Instruction a:
Pull out the lines of the records starting at the first line of the records and ending at the line that contains "county / district: Contra Costa", and reproduce them without any change.

Provided passage:
»»

State v. Billy Joe Putnam
130 A.3d 836
Vt.2015Background
- In March 2013 defendant blocked and positioned his car across a narrow dirt road after chasing a neighbor who was playing loud music; the neighbor braked to avoid a collision and photographed tire marks and defendant’s car. Defendant was convicted by jury of disorderly conduct and grossly negligent operation; sentence suspended with two years’ probation.
- At trial the State relied on evidence of abrupt passing, sliding/braking tire marks, defendant’s threats, and police testimony that the maneuver indicated unsafe starting or stopping; defendant moved for acquittal on gross negligence which the court denied.
- At sentencing the State described prior incidents suggesting erratic, paranoid, and angry behavior; it recommended standard probation conditions plus a mental-health screening and treatment requirement. Defendant opposed most conditions.

««

Available records:
»»

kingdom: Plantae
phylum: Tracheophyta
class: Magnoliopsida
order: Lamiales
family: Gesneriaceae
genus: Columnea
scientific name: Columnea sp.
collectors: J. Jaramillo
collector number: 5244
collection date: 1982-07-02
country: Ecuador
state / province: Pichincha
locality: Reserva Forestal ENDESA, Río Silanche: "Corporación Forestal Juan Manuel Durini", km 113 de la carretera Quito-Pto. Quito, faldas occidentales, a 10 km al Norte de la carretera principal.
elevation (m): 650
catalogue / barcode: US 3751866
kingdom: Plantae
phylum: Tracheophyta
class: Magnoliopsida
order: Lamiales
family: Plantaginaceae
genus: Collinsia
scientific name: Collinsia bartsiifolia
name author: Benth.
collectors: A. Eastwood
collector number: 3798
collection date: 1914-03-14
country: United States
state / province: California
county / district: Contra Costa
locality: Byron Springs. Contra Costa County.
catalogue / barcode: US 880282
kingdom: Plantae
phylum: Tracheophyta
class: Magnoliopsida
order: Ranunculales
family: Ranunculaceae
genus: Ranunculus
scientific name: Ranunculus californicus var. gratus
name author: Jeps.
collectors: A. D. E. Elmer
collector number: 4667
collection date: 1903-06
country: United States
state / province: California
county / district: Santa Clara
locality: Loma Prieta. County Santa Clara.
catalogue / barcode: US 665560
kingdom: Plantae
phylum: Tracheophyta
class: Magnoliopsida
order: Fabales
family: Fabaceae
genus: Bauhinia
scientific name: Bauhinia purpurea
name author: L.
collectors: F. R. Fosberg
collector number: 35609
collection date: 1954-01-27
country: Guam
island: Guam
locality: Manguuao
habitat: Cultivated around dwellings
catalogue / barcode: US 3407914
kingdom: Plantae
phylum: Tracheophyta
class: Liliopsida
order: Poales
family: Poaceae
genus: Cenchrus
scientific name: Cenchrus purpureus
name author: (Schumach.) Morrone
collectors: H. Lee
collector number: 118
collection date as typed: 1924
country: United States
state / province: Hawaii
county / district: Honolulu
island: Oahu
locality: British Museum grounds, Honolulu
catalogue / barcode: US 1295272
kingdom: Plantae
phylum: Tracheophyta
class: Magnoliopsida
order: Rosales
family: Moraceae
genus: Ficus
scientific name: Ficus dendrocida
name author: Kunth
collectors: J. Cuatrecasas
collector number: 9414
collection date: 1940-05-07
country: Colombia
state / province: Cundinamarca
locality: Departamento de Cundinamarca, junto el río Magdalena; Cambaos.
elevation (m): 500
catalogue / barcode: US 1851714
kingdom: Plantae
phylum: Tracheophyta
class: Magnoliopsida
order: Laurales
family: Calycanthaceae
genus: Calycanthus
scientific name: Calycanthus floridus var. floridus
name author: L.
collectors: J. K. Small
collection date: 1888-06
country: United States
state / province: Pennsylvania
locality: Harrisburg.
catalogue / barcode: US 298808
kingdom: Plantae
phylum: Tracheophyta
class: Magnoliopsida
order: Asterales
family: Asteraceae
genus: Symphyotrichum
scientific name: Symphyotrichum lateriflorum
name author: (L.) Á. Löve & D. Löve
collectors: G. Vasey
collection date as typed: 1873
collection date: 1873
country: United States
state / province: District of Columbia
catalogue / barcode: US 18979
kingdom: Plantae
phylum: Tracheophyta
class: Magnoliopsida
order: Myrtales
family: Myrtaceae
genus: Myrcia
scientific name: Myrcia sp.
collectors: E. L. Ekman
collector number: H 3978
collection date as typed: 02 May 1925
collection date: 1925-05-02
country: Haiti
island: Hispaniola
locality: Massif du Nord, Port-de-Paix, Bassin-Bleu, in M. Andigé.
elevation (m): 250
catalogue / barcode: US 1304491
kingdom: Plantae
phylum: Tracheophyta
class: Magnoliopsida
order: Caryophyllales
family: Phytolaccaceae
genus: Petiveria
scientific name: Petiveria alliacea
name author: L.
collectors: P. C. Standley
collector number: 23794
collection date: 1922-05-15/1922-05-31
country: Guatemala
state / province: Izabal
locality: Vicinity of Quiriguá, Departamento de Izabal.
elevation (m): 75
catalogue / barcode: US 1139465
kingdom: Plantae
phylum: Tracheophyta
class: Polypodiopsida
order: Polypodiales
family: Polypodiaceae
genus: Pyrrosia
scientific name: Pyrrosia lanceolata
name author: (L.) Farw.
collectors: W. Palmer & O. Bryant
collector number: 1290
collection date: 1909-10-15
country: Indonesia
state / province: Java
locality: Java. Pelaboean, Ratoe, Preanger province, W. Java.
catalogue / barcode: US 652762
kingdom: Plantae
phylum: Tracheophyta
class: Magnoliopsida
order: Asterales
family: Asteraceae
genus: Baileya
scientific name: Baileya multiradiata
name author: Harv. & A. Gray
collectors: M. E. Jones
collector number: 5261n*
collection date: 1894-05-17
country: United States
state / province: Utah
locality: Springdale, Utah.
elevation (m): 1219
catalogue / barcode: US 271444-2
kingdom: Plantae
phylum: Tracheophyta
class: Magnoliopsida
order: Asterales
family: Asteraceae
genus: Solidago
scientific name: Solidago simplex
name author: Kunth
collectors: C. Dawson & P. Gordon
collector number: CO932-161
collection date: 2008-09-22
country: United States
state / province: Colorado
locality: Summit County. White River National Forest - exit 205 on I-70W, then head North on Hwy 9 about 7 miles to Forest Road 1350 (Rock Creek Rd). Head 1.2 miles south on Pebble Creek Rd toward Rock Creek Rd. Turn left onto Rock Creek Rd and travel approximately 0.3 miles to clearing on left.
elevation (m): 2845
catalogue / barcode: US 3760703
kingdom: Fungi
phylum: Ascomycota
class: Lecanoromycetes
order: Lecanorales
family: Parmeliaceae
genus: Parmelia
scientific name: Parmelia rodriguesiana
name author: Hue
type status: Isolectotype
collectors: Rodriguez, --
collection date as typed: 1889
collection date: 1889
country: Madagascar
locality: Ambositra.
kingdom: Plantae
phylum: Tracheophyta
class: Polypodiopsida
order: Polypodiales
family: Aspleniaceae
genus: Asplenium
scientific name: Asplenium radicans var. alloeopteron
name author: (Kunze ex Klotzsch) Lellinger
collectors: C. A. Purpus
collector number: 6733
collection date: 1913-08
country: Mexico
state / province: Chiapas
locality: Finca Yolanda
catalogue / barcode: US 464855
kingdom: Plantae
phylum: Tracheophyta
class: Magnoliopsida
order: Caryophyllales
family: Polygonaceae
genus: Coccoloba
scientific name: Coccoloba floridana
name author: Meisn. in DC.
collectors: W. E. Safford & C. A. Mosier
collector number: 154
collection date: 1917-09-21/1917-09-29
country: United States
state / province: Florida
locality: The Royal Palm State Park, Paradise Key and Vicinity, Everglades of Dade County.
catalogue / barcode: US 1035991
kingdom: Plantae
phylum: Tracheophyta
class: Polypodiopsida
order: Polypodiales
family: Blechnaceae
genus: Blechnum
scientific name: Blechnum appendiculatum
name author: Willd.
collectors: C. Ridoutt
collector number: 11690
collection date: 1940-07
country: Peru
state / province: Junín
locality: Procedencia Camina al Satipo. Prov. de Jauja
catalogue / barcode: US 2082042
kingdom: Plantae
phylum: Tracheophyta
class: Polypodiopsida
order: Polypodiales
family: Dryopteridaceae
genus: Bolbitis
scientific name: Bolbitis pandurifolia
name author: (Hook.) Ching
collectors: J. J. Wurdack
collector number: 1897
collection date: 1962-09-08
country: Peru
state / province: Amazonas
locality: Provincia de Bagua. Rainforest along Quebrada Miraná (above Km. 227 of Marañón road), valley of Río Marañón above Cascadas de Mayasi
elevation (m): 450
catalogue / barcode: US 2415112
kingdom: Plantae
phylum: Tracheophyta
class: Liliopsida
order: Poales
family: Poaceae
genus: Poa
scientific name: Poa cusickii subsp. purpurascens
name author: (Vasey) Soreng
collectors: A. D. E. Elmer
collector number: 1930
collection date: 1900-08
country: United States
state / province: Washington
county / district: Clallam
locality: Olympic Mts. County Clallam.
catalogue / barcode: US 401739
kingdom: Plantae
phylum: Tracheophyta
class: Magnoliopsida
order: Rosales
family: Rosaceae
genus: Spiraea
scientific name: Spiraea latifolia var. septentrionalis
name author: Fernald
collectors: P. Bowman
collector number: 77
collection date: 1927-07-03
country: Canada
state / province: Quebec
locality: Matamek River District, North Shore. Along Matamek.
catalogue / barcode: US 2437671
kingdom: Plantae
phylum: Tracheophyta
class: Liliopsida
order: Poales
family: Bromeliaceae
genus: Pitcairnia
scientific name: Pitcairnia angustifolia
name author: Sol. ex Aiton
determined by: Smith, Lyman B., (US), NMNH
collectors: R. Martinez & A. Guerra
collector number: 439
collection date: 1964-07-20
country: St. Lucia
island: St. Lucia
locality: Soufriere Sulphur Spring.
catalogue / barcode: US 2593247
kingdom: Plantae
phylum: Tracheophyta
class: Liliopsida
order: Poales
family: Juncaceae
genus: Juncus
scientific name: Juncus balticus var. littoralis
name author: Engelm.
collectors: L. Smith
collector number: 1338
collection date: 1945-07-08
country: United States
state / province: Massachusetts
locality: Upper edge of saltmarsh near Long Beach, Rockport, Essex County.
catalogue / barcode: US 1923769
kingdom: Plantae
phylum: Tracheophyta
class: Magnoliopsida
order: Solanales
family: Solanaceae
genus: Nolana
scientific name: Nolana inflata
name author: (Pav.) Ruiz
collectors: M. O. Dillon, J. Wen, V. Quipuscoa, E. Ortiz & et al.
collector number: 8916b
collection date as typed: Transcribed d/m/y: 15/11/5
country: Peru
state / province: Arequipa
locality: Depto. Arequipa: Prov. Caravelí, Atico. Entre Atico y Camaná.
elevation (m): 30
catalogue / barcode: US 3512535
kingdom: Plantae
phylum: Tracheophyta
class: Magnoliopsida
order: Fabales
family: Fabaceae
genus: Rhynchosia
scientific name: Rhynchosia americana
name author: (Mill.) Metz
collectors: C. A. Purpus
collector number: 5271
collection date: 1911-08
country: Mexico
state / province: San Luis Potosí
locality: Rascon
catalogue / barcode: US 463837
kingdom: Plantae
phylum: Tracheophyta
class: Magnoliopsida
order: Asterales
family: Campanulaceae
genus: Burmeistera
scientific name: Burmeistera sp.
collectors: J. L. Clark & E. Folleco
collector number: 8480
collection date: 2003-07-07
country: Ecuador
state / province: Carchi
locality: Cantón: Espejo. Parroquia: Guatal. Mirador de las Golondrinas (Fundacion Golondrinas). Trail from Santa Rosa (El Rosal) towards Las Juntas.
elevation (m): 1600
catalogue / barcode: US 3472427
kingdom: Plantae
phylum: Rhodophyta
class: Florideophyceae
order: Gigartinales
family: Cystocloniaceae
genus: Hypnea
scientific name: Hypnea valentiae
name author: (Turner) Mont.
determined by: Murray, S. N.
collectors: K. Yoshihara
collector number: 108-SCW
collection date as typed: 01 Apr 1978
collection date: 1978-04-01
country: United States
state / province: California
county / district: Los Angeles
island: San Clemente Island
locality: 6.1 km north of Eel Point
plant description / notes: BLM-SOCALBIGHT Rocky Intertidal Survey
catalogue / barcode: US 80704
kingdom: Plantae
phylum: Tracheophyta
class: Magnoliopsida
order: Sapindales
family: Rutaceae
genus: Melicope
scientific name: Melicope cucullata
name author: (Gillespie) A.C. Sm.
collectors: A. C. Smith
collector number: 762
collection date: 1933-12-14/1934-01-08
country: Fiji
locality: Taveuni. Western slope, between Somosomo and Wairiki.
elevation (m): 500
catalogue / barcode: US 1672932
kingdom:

««

Instruction b:
Rewrite the part of the case summary starting at "- At trial the" and ending at "opposed most conditions.", putting "supervision" in place of "probation" wherever it occurs.

Full answer a:
kingdom: Plantae
phylum: Tracheophyta
class: Magnoliopsida
order: Lamiales
family: Gesneriaceae
genus: Columnea
scientific name: Columnea sp.
collectors: J. Jaramillo
collector number: 5244
collection date: 1982-07-02
country: Ecuador
state / province: Pichincha
locality: Reserva Forestal ENDESA, Río Silanche: "Corporación Forestal Juan Manuel Durini", km 113 de la carretera Quito-Pto. Quito, faldas occidentales, a 10 km al Norte de la carretera principal.
elevation (m): 650
catalogue / barcode: US 3751866
kingdom: Plantae
phylum: Tracheophyta
class: Magnoliopsida
order: Lamiales
family: Plantaginaceae
genus: Collinsia
scientific name: Collinsia bartsiifolia
name author: Benth.
collectors: A. Eastwood
collector number: 3798
collection date: 1914-03-14
country: United States
state / province: California
county / district: Contra Costa

Full answer b:
- At trial the State relied on evidence of abrupt passing, sliding/braking tire marks, defendant’s threats, and police testimony that the maneuver indicated unsafe starting or stopping; defendant moved for acquittal on gross negligence which the court denied.
- At sentencing the State described prior incidents suggesting erratic, paranoid, and angry behavior; it recommended standard supervision conditions plus a mental-health screening and treatment requirement. Defendant opposed most conditions.